# Source document
Europe has the capacity to receive refugees, they just don't want to.
Photo courtesy of Flickr user Martin Leveneur
On October 20, 2015, the residents of an asylum center in Munkedal in western Sweden woke to screams, smoke and searing heat: their temporary home was on fire. The Swedish police would later declare the Munkedal fire the latest of ten suspected arson attacks on either planned or established asylum centers across the country this year, with the last four occurring in the space of just one week. Starting on October 13th, every other morning has brought reports of another fire, along with more photographs of blackened walls and charred, hollowed-out spaces where beds and kitchens used to stand.
And the week wasn’t over. On Thursday morning, October 22nd, a 21-year-old Nazi sympathizer named Anton Lundin Petterson entered a school in a multicultural neighborhood in western Sweden, killing two people and wounding two others with a sword before being shot to death by the police. The incident has officially been labeled a hate crime.
It’s been a long, strange summer in Europe. For months, newspaper readers, TV watchers, social media aficionados, and perhaps the odd tourist on Kos or Lampedusa gazing absent-mindedly up from their beach reading could watch refugees and migrants from the Middle East and Africa trying to flee across the Mediterranean in overcrowded boats, or trying to travel north through the Balkans and Central Europe by car or on foot. They could watch and hear people drowning or being rescued; listen to reports of the numbers of dead, the numbers of saved. 800 drowned off the Libyan coast. 71 suffocated. 7,000 rescued. 2,643 dead. It began to sound like the weather.

# Supplied information
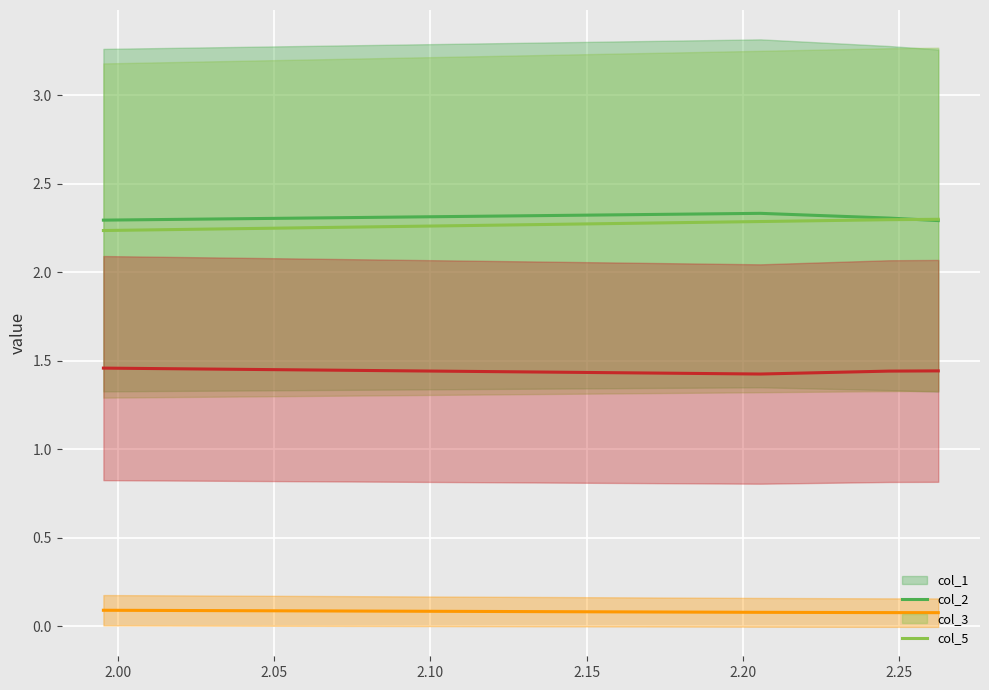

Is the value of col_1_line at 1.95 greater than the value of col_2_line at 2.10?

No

--

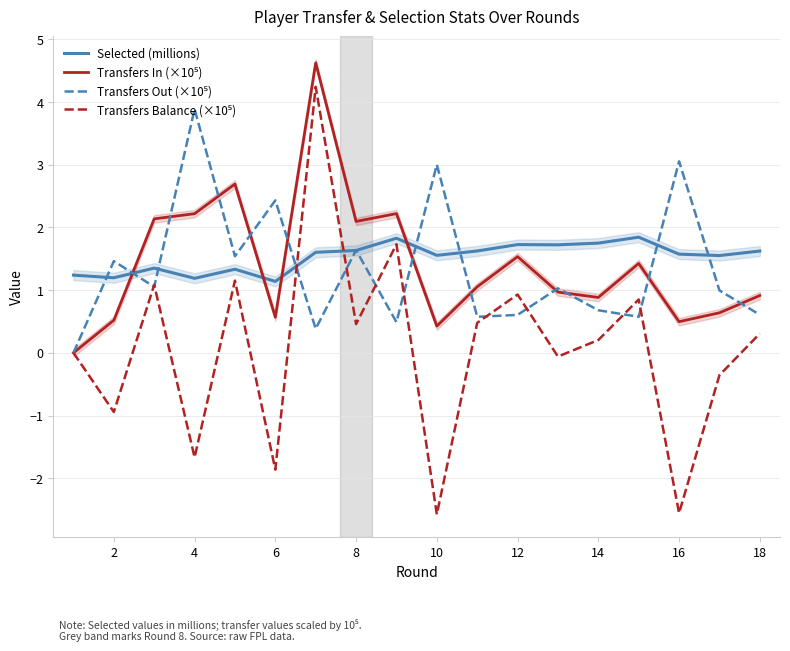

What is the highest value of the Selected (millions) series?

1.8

# Work to complete
a) Answer these questions from the article on refugees in Europe, one line each:
(i) In which town was the asylum center that caught fire on October 20, 2015?
(ii) How many people did Anton Lundin Petterson kill at the school?
(iii) How many people drowned off the Libyan coast, according to the figures listed?
b) Please turn the paragraph of the article on refugees in Europe that begins "On October 20, 2015, the residents" into a short list that keeps its main facts.

# Solved problems
a)
(i) Munkedal, in western Sweden
(ii) Two
(iii) 800

b)
- On October 20, 2015, residents of an asylum center in Munkedal, western Sweden, woke to find it on fire.
- Swedish police later declared it the latest of ten suspected arson attacks that year on planned or established asylum centers across Sweden.
- The last four attacks happened within one week.
- Since October 13th, every other morning has brought reports of another fire, with photographs of blackened walls and charred spaces where beds and kitchens once stood.